[[ Available data, beginning ]]
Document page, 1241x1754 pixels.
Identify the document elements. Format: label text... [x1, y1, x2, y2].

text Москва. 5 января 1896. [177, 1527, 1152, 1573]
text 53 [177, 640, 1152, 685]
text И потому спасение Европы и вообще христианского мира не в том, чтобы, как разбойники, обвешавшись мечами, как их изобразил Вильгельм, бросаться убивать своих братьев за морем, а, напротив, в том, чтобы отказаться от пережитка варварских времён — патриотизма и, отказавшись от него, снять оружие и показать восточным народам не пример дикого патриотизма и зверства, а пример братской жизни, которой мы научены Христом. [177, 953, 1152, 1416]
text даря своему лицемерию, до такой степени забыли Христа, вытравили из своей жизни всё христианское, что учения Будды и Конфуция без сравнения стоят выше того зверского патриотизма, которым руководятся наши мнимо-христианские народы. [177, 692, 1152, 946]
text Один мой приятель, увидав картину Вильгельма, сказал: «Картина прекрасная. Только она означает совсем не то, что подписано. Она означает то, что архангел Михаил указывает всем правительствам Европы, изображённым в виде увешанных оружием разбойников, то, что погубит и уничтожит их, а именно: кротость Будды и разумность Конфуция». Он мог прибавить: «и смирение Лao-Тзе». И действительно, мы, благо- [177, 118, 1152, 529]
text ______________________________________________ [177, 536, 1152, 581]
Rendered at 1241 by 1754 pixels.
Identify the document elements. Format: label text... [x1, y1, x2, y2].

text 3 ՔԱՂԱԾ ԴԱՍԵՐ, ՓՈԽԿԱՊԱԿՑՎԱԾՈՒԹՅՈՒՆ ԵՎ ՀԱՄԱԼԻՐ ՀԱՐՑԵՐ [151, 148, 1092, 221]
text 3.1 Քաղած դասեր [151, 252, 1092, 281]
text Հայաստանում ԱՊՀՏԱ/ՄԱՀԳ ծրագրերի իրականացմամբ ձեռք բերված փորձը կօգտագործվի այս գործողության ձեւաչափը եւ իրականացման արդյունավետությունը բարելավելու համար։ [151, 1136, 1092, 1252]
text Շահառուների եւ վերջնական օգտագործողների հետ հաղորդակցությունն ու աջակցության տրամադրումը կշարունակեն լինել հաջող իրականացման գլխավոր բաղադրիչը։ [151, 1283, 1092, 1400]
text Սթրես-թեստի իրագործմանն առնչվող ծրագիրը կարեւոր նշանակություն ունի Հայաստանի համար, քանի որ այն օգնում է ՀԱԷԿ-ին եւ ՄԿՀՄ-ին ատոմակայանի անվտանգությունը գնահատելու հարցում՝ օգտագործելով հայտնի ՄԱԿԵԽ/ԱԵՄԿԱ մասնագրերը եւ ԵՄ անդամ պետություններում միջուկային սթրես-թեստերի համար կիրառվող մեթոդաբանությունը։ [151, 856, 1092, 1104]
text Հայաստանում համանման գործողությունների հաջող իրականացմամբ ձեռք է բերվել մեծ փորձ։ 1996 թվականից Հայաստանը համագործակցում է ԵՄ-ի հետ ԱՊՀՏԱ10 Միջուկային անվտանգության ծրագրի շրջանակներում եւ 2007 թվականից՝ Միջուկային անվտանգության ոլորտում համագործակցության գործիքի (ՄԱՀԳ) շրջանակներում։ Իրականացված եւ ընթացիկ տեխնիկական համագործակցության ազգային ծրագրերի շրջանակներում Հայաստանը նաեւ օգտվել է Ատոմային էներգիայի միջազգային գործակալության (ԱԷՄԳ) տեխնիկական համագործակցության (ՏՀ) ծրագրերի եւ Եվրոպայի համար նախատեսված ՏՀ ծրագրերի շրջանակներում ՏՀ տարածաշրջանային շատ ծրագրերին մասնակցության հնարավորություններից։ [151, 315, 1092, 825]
[[ Available data, end ]]
Action item =>
I need each line from the listing where the word "իրականացման" occurs.

Result for this task =>
text Հայաստանում ԱՊՀՏԱ/ՄԱՀԳ ծրագրերի իրականացմամբ ձեռք բերված փորձը կօգտագործվի այս գործողության ձեւաչափը եւ իրականացման արդյունավետությունը բարելավելու համար։ [151, 1136, 1092, 1252]
text Շահառուների եւ վերջնական օգտագործողների հետ հաղորդակցությունն ու աջակցության տրամադրումը կշարունակեն լինել հաջող իրականացման գլխավոր բաղադրիչը։ [151, 1283, 1092, 1400]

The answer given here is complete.